At the same time, added to the strategic waste is the supply and subsidy of the allies in the so-called Axis of Khamenei Resistance, which was designed both to attack and to deter Israel. Assad's Syria tops this list, with the cost of supporting the regime estimated at around $30 billion. Hezbollah — and its vast arsenal of rockets and missiles — follows in second place.

There is no official data on the amounts Iran has invested in Venezuela and may now lose. However, with projects ranging from the construction of oil refineries and tankers to automobile factories and housing, estimates suggest that there may be outstanding credits of $2 to $4 billion. That's not a large amount for a sovereign nation of about 90 million people, but it would expand the regime's undesirable narrative of waste and failure for a government that has just been forced to withdraw a tax hike under the pressure of public anger over soaring inflation and the cost of living. Now it is diverting even more money and attention from the economy as the Islamic Revolutionary Guard Corps (IRGC) – a main arm of the Iranian armed forces – tries to rebuild air defenses and missile stockpiles destroyed by Israeli and U.S. airstrikes last year.

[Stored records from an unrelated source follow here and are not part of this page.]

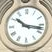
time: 10:17
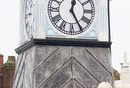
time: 12:24
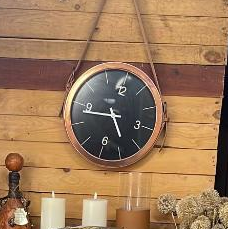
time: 4:43
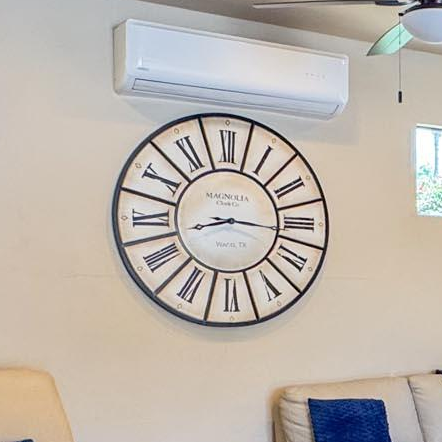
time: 8:16
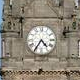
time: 4:35
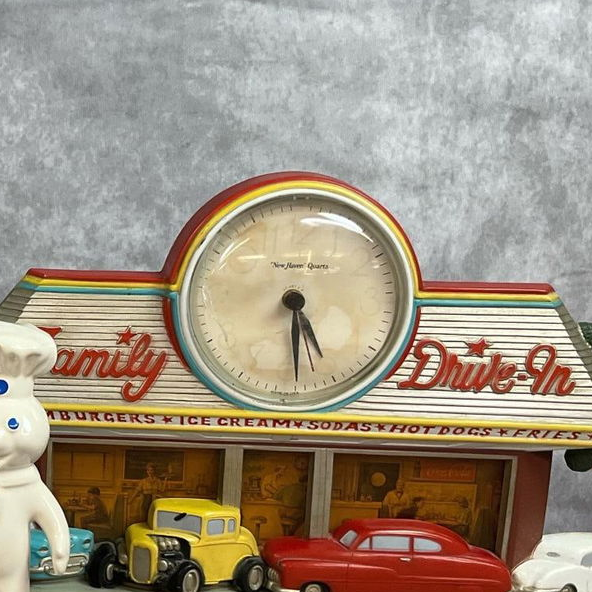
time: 5:29
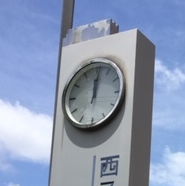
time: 12:01
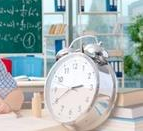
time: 2:40
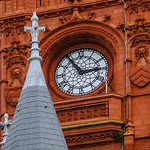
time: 2:54
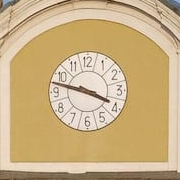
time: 3:47
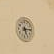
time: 5:14
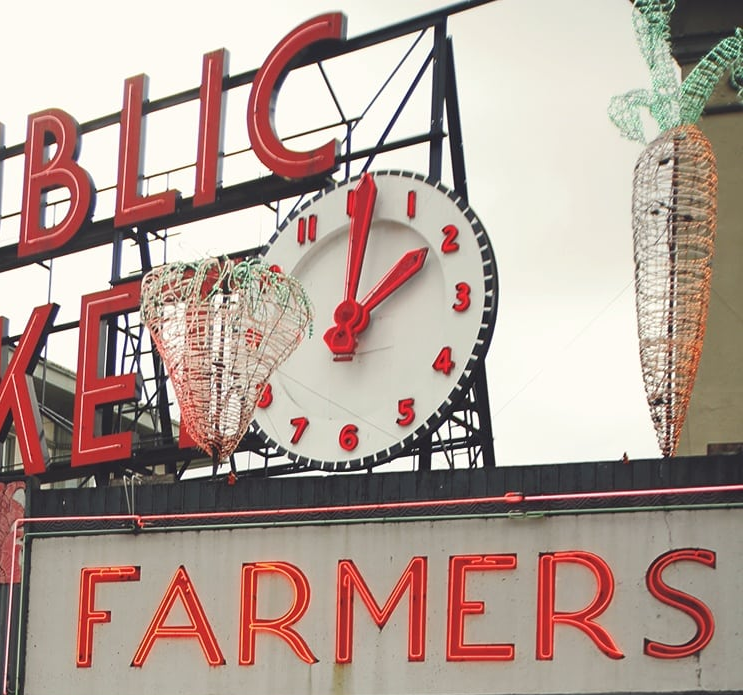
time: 2:01
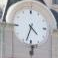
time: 4:33
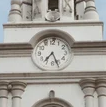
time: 7:26
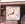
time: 12:41
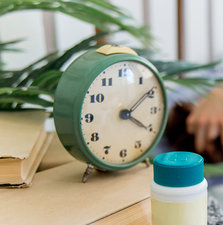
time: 4:09
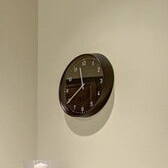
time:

That brings us back to Trump's threat that "he's ready for action." Iran and Venezuela have long been examples of the claim that, no matter how unpopular, authoritarian regimes fall only when domestic security services are unwilling to kill to keep them in power. That hasn't changed yet for either. But if Khamenei takes Trump seriously, as he should, his options for repression could be limited if the protests continue for a long time or increase in size.

This makes Trump's threats of intervention due to mass killings and Israel's warnings about Iran's ballistic missile program good policies. But when it comes to a repeat of last year's air strikes by the U.S. and Israel, things are less clear. The question is not whether Iran and the region would be better off without the Islamic Republic, but whether the new air strikes would advance or hinder that goal.

There are at least two reasons for restraint. The first is that the regime has enjoyed a "rallying around the flag" phenomenon for some time after the June air strikes, because no one wants to be bombed by a foreign power or the collateral damage that this almost inevitably entails. Iran's Islamist leaders even adopted Persian nationalist symbols that they previously condemned as pagan, to encourage this explosion of patriotism. We can expect that a repeat of last year's attacks would have had the same result. The protesters could well return to their homes for fear of being seen as accomplices of the enemy.

The second reason is that it is unlikely, even if a second attack by the US and Israel caused the collapse of the regime, that a stable pro-Western democracy would follow. It is most likely that power will be transferred to a less religiously fervent but equally hostile government, led by the IRGC. Worse still, in a multinational empire pretending to be a nation-state, a power vacuum will be created that may bring the risk of civil war closer. Think of Syria, but in a country with three times the population.

Napoleon told his generals that they should never interfere when the opponent makes a mistake. It was good advice then, and it still applies today.